La esperanza que aporta escuchar los 14 minutos de la chacona de Bach al violín, interpretada, por ejemplo, por Menuhin en el año 72 en Gstaad, era lo único que faltó hace ocho días como música ambiente en la reunión cara a cara entre Trump y Zelenski en mitad de San Pedro. Las interpretaciones bondadosas se dejaron llevar por un último acto de impulso a la paz del fallecido papa Francisco, desde el más allá. La iluminación del espíritu santo en el ambiente. Yo solo eché en falta ese hilo musical imbatible de Johan Sebastian Bach. Los expertos en leer labios aclararon lo que, de verdad, faltaba para entender ese encuentro. Había tres sillas, y una se retiró. Como en el juego de la sillas y la música. ¿Para quién era esa tercera silla? ¿Qué líder iba a participar en el sándwich entre el presidente norteamericano y el ucraniano? Por allí pululaban Starmer y Macron, sobre todo Macron, cómo no. Y este fue el que más se acercó al saludo entre Trump y Zelenski. Tanto se acercó que los lectores de labios nos han aclarado que Trump le dijo que, por favor, se marchase y los dejase a ellos dos solos. Zelenski corroboró esa petición. Y entonces, como si dejase de sonar la chacona, la tercera silla fue retirada por uno de los miembros de la diplomacia vaticana que estaban al tanto de la reunión. Macron se quedó fuera.

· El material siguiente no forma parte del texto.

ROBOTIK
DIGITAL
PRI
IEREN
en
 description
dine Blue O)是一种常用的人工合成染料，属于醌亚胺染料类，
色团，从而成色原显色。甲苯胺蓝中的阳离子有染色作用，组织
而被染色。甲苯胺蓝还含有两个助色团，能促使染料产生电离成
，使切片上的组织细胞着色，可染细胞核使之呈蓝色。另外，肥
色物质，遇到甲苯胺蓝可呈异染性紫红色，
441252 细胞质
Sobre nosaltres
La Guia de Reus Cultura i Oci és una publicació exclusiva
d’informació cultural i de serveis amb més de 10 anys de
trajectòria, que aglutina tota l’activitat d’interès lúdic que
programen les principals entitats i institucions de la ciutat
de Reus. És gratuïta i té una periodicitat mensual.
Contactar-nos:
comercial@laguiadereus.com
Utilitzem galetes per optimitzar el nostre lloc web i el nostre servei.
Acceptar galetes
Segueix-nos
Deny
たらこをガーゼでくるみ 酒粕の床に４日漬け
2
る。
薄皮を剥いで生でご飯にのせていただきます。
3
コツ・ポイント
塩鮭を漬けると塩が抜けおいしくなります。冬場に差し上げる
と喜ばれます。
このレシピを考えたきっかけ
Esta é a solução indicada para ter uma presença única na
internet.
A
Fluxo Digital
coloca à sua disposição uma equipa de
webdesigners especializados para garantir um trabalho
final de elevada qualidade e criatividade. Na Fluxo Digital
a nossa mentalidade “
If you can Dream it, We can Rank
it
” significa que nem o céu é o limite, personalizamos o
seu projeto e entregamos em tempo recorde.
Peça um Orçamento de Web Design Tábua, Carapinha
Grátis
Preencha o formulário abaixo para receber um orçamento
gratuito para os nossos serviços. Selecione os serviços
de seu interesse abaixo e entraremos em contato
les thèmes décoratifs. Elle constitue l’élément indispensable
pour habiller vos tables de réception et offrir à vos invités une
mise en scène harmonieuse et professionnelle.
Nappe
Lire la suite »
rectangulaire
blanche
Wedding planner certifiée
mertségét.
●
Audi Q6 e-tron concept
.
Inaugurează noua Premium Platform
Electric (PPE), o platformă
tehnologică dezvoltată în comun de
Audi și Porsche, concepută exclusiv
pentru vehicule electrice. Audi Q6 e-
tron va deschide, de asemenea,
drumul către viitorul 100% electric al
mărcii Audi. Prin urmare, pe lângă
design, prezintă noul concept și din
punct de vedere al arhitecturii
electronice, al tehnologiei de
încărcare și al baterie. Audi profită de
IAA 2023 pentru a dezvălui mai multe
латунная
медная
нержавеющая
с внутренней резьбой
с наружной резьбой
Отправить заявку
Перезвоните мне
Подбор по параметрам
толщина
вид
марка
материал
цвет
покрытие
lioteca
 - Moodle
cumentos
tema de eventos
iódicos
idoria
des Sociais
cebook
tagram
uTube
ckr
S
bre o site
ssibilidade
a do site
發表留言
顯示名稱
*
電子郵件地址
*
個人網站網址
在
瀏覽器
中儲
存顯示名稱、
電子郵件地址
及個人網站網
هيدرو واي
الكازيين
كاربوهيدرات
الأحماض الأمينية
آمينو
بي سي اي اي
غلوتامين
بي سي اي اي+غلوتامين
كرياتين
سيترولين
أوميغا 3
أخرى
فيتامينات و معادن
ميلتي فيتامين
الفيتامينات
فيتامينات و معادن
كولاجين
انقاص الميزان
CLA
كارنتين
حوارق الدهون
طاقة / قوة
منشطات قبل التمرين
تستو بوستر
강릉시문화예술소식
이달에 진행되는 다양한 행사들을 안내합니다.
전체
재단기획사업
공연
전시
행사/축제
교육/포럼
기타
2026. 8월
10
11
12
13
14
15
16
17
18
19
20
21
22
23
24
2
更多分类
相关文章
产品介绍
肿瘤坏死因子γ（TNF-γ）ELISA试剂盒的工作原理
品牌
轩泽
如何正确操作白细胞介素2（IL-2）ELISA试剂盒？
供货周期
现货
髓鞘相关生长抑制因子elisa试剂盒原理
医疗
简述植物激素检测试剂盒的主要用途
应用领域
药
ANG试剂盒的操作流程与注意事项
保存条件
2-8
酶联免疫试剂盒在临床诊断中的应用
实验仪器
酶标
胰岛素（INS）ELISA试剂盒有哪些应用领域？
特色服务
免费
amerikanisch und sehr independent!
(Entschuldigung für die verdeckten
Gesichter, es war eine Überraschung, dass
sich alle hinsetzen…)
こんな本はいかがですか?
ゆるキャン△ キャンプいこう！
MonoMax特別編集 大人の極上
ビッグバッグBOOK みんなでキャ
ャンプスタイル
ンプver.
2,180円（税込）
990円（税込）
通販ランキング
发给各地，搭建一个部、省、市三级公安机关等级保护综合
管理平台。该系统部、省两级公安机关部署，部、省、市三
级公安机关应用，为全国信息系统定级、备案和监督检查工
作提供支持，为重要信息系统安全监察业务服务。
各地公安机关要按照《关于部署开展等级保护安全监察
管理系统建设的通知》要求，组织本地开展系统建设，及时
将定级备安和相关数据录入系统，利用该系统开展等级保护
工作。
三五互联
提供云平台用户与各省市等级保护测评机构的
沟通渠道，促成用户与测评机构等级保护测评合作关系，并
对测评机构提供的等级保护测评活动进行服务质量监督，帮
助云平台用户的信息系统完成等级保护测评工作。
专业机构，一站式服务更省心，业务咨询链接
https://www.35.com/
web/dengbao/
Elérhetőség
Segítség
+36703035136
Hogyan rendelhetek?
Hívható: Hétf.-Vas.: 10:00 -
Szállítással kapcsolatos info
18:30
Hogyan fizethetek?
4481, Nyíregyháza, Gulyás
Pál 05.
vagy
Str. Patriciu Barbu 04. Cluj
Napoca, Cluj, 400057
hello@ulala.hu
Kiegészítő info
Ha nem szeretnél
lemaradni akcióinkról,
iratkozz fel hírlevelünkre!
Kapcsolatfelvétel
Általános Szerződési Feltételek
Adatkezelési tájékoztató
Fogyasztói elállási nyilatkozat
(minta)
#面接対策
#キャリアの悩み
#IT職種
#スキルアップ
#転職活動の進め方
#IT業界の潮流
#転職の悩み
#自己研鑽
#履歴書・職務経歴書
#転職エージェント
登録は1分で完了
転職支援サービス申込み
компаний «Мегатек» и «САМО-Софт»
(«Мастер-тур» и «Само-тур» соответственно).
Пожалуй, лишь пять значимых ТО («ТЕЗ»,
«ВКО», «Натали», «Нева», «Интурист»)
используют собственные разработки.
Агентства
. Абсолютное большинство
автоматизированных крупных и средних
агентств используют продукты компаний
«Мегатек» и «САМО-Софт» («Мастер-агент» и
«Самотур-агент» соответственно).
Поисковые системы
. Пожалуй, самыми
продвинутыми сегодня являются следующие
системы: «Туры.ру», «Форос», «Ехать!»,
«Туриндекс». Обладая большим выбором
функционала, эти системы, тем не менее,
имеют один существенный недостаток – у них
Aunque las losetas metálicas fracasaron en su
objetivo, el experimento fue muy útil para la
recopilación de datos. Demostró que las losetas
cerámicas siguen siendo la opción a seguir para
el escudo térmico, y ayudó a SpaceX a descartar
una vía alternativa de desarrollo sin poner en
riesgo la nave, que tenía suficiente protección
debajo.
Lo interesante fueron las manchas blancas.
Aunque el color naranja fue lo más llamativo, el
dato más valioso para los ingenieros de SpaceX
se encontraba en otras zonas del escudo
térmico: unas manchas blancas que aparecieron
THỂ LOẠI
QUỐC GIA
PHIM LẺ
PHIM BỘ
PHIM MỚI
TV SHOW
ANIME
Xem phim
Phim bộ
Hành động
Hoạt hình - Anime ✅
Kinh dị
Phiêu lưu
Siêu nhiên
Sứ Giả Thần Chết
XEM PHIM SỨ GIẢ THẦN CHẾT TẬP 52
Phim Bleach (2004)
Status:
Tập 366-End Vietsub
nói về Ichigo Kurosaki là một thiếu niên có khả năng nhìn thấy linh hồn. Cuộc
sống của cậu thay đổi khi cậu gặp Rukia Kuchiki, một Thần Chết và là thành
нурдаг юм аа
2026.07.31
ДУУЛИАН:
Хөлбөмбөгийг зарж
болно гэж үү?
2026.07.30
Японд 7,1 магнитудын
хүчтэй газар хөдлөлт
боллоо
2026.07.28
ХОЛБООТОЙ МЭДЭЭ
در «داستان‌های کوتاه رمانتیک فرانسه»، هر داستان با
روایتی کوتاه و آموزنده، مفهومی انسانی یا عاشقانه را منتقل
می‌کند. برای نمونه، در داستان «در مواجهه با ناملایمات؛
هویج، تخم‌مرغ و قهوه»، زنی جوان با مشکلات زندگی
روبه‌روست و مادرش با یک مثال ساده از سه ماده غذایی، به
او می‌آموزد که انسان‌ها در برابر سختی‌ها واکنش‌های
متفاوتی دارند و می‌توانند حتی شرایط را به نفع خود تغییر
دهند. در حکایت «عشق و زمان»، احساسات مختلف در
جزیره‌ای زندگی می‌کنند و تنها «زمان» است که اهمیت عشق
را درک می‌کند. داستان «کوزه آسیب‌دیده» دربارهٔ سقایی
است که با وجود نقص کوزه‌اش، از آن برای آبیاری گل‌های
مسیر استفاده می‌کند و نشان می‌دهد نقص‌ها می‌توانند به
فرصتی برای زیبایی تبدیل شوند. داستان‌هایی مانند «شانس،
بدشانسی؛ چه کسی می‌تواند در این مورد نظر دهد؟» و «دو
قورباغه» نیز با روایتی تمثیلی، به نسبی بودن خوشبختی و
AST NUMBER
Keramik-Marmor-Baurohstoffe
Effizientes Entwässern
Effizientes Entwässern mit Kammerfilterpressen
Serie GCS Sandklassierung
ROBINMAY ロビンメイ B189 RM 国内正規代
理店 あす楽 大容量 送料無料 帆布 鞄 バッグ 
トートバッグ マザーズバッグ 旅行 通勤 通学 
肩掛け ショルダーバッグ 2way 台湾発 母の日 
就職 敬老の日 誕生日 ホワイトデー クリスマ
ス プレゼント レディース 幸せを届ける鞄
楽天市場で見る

Dicen que la reunión fue muy productiva y que, por fin, Trump se ha dado cuenta de que Putin no es de fiar. El otro día le tuvo que escribir una pancarta con mayúsculas en las redes ante sus continuos ataques, de nuevo, a la capital, Kiev: «Vladimir, para». Parece que ese encuentro entre ambos ha servido para que Donald se dé cuenta de que no le faltaba razón a Zelenski el día que lo abroncó, con Vance, en la Casa Blanca. Putin es un tipo difícil, esquinado, sombrío. No es que venga de los servicios secretos, de los pasillos oscuros y los interrogatorios con toallas mojadas. Sigue en esos servicios secretos, desde la presidencia del Kremlin.
Pero volvamos a Macron y su ridículo. Quería sentarse donde no le correspondía. Macron vive en la irrelevancia política en su país. Quema primeros ministros y gobiernos para seguir en el poder. Pero la grandeur cada vez se le queda más pequeña. Y esa irrelevancia política en Francia le pasa factura en Europa y en el mundo, por mucho que él se empeñe en lo contrario. Macron gana en Francia por el suicidio que protagonizó la izquierda y porque en ese país la derecha no existe. Solo la ultraderecha. Es Le Pen quien mantiene a Macron en un lugar que no le corresponde. El argumento que tiene de su mano en la escena internacional es uno que no puede utilizar: el nuclear. Lo demás son maneras versallescas, cuando Versalles hace mucho que simplemente es un monumento para que lo visiten los turistas. Macron no es nada ni nadie, desde su centro que no existe. En un mundo polarizado, lo que representa ha desaparecido. Tal vez, algún día nos demos cuenta de que la muerte del centro ha sido para mal y volvamos a él. Pero hoy no existe ni el centro, ni Francia, ni Macron, como eje del poder. Por eso desapareció esa tercera silla con discreción curil. Y Macron no salió en la foto que tanto ansiaba.